To prepare society for the demands of the future, institutions must equip tomorrow’s leaders to be “AI bilingual”. Students in every field will need to be fluent in AI strategies to advance their own work. And technologists will need equal fluency in the cultural values and ethical principles that should ground and govern the use of these tools.

The scope and urgency of this challenge are enormous, and meeting it will require bold partnerships. At MIT, we teamed up with Stephen Schwarzman, chairman, chief executive and co-founder of Blackstone, who enabled us to launch a $1bn initiative (the MIT Schwarzman College of Computing) designed to accelerate cutting-edge research, foster innovation, and deliver the power of computing and AI tools to every other discipline. Above all, it aims to educate the leaders of the AI future. A particular focus will be to advance research and education on the ethical implications and societal impact of computing technologies.

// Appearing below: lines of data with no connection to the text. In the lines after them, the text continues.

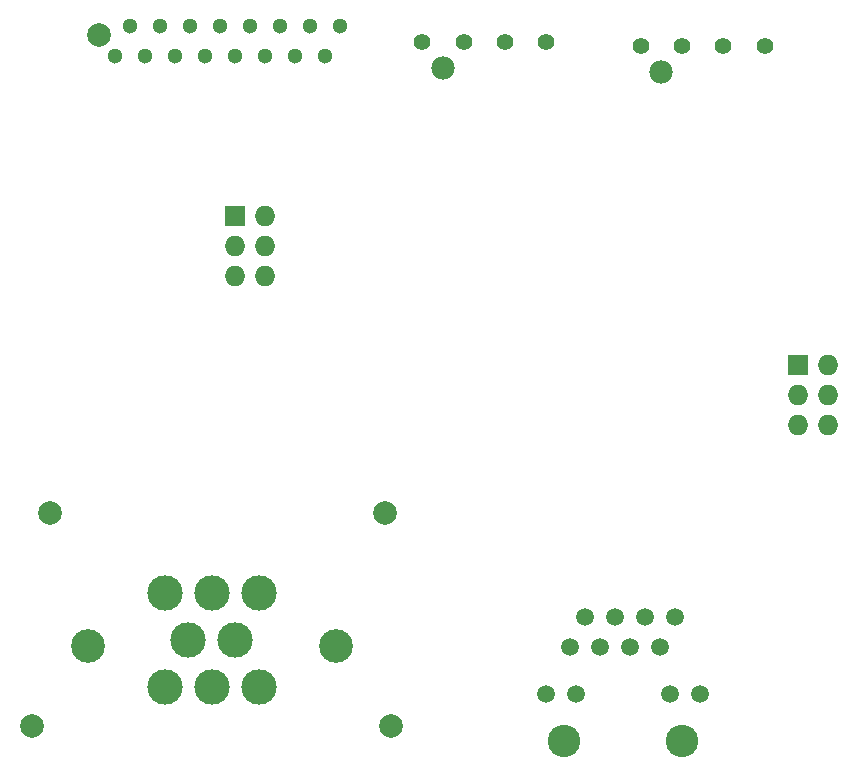
<source format=gbr>
G04 #@! TF.FileFunction,Soldermask,Bot*
%FSLAX46Y46*%
G04 Gerber Fmt 4.6, Leading zero omitted, Abs format (unit mm)*
G04 Created by KiCad (PCBNEW 4.0.7-e2-6376~58~ubuntu16.04.1) date Tue May  1 21:05:29 2018*
%MOMM*%
%LPD*%
G01*
G04 APERTURE LIST*
%ADD10C,0.100000*%
%ADD11R,1.727200X1.727200*%
%ADD12O,1.727200X1.727200*%
%ADD13C,2.850000*%
%ADD14C,2.000000*%
%ADD15C,3.000000*%
%ADD16C,1.397000*%
%ADD17C,1.981000*%
%ADD18C,1.300000*%
%ADD19C,1.500000*%
%ADD20C,2.750000*%
G04 APERTURE END LIST*
D10*
D11*
X61036200Y-102806500D03*
D12*
X63576200Y-102806500D03*
X61036200Y-105346500D03*
X63576200Y-105346500D03*
X61036200Y-107886500D03*
X63576200Y-107886500D03*
D13*
X69596000Y-139255500D03*
D14*
X74296000Y-146055500D03*
X43896000Y-146055500D03*
X73796000Y-127955500D03*
X45396000Y-127955500D03*
D15*
X59096000Y-142755500D03*
X63096000Y-142755500D03*
X61096000Y-138755500D03*
X63096000Y-134755500D03*
X59096000Y-134755500D03*
X55096000Y-142755500D03*
X57096000Y-138755500D03*
X55096000Y-134755500D03*
D13*
X48596000Y-139255500D03*
D16*
X98912800Y-88442800D03*
X95412800Y-88442800D03*
D17*
X97162800Y-90672800D03*
D16*
X102412800Y-88442800D03*
X105912800Y-88442800D03*
X80416400Y-88087200D03*
X76916400Y-88087200D03*
D17*
X78666400Y-90317200D03*
D16*
X83916400Y-88087200D03*
X87416400Y-88087200D03*
D18*
X56007000Y-89281000D03*
X53467000Y-89281000D03*
X50927000Y-89281000D03*
X58547000Y-89281000D03*
X52197000Y-86741000D03*
X54737000Y-86741000D03*
X57277000Y-86741000D03*
X59817000Y-86741000D03*
X61087000Y-89281000D03*
X62357000Y-86741000D03*
X63627000Y-89281000D03*
X64897000Y-86741000D03*
X66167000Y-89281000D03*
X67437000Y-86741000D03*
X68707000Y-89281000D03*
X69977000Y-86741000D03*
D14*
X49527000Y-87481000D03*
D11*
X108712000Y-115443000D03*
D12*
X111252000Y-115443000D03*
X108712000Y-117983000D03*
X111252000Y-117983000D03*
X108712000Y-120523000D03*
X111252000Y-120523000D03*
D19*
X87376000Y-143319000D03*
X89916000Y-143319000D03*
X100436000Y-143319000D03*
X97896000Y-143319000D03*
X89466000Y-139319000D03*
X92006000Y-139319000D03*
X94546000Y-139319000D03*
X97086000Y-139319000D03*
X90736000Y-136779000D03*
X93276000Y-136779000D03*
X95816000Y-136779000D03*
X98356000Y-136779000D03*
D20*
X88906000Y-147319000D03*
X98906000Y-147319000D03*
M02*

</source>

Across the US and elsewhere, colleges and universities are starting to respond to the challenges of this AI moment with their own initiatives in education and research. Because the need is so great, we should all hope that this trend continues, and that government and industry will encourage such efforts with investment.

In the coming decades, it will feel as though the kinds of opportunities, disruptions and progress experienced during the Industrial Revolution are now playing out at time-lapse speed. Responding to the magnitude of this challenge will require a broad strategic effort across society.

Technology belongs to all of us. We must all be alert to the risks posed by AI, but this is no time to be afraid. Those nations and institutions which act now to help shape the future of AI will help shape the future for us all.